In essence, an LRC is an environment or a place where a wide range of resources such as books, non-books, printed and graphic materials, audio-visual software and the apparatus needed for their operation; and objects such as models, specimens and so on are stored and made available for teachers and learners to supplement the formal learning that takes place in the classroom.
Functions of the LRC
The LRC is made up of various units which perform the following functions:
The IMC circulates instructional materials and equipment such as in a normal library and others such as pictures, recordings, filmstrip/slides, motion pictures, information/data from computer diskettes, compact discs and so on.
The LRC provides for individual study. The reference materials usually associated with a library such as books, periodicals, encyclopaedias, and indexes are all included.
In addition, facilities must be provided for viewing projected materials and listening to audio recordings.
The LRC provides facilities for the teacher and/or learners to make instructional media. Production facilities which could be provided are mounting facilities
(to mount pictures, drawings etc on different surfaces), facilities for producing messages on transparencies, others are facilities for lettering, colouring, duplicating, copying, photography and so on.
Units within the LRC
To perform the functions as outlined, an LRC must have the following units.

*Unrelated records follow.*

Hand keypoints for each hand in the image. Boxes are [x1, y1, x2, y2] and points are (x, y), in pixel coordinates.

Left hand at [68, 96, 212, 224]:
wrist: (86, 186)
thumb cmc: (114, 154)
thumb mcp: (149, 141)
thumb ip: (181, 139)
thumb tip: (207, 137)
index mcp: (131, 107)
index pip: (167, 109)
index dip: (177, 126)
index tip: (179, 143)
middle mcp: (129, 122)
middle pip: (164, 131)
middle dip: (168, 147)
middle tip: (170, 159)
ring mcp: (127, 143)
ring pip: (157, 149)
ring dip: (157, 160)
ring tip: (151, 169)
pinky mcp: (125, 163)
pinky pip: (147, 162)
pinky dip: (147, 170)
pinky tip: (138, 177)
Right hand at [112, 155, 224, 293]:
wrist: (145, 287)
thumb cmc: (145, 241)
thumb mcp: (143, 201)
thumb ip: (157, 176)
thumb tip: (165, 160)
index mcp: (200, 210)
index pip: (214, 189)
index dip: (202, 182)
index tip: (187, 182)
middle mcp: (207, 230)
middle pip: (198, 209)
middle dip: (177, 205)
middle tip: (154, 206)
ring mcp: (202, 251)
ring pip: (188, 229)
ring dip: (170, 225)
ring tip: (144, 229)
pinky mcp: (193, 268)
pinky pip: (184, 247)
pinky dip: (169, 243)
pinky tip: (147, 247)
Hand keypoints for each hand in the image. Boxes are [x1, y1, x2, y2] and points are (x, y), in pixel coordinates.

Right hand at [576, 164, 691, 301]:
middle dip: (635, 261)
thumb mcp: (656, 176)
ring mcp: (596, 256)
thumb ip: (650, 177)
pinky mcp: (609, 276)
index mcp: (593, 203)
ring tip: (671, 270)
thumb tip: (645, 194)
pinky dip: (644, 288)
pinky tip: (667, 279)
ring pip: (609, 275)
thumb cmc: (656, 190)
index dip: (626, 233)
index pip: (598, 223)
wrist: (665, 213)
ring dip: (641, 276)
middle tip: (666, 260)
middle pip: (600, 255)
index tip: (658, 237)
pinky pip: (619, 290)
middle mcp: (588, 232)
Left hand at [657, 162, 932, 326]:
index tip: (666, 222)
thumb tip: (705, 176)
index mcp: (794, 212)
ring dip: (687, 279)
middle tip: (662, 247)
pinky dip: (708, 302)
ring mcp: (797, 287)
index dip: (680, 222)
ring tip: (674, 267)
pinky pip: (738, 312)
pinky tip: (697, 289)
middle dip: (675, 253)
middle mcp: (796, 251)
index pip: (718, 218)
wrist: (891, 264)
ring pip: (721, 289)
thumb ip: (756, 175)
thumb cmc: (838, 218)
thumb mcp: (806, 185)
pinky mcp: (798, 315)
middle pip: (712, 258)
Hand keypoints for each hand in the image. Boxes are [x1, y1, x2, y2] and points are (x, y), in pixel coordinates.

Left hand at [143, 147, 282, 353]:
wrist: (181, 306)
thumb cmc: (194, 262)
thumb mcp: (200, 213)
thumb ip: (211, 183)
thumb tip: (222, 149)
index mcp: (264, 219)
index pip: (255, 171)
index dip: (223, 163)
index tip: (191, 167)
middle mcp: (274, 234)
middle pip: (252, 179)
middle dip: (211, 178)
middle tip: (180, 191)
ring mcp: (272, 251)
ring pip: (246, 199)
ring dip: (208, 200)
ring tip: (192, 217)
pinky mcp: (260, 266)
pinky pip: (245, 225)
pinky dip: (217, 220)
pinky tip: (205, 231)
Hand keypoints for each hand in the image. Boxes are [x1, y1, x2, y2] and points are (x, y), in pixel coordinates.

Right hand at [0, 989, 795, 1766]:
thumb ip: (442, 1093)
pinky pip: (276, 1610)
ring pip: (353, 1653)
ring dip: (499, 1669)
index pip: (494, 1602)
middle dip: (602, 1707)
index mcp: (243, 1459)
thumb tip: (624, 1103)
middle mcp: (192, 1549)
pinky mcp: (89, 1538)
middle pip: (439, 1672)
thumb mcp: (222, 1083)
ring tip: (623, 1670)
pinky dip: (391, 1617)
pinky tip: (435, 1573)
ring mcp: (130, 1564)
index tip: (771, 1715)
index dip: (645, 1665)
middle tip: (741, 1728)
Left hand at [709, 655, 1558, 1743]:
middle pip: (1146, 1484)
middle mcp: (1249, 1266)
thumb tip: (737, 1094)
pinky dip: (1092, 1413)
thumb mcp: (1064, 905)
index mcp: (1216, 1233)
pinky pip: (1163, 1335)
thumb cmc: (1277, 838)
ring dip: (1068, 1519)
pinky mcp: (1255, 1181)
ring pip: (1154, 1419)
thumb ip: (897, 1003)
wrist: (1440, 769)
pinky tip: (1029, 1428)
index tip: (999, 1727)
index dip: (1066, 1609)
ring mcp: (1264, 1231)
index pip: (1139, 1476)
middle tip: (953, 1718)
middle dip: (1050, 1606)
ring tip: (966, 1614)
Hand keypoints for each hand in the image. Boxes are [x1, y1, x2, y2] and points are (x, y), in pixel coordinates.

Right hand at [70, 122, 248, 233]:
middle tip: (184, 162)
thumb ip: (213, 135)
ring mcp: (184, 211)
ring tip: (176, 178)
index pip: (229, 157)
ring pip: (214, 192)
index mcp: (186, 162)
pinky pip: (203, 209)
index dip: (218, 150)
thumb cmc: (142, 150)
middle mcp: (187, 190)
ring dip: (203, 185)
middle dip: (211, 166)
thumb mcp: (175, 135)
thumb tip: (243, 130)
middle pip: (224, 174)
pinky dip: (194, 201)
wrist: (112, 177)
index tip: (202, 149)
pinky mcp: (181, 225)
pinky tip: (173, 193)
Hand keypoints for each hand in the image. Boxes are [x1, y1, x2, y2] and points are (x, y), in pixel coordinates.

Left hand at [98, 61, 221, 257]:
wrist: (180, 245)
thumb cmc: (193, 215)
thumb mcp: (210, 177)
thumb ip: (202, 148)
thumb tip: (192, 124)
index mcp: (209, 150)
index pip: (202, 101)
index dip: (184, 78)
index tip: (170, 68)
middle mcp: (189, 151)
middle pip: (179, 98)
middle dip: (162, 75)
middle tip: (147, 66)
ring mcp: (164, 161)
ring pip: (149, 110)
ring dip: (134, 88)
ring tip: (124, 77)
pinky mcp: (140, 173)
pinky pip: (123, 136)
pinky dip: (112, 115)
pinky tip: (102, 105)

Production Unit (for production of materials)
Instructional Unit (caters to the teachers)
Technical Unit (repairs, servicing general maintenance)
Learner’s Unit (reaching areas, carrels etc)
And Administrative Unit (caters to the welfare of staff)
Organization of LRC
The learning resource Centre can cater for different levels of Education. There could be an LRC within a primary school, secondary school or tertiary institution. Various institutions could also come together to be serviced by a single LRC.
LRCs could also exist at the State and National levels. In Nigeria, at the National level, we have the National Educational Technology Centre (NETC) located in Kaduna.
At the State level, we have an Educational Resource Centre (ERC). At the tertiary institution, there are Centres for Educational Technology (CET) and at the Secondary school level – Learning Resources Centres (LRC).
All these centres perform different roles depending on which levels of education they are geared towards and therefore they are organized differently.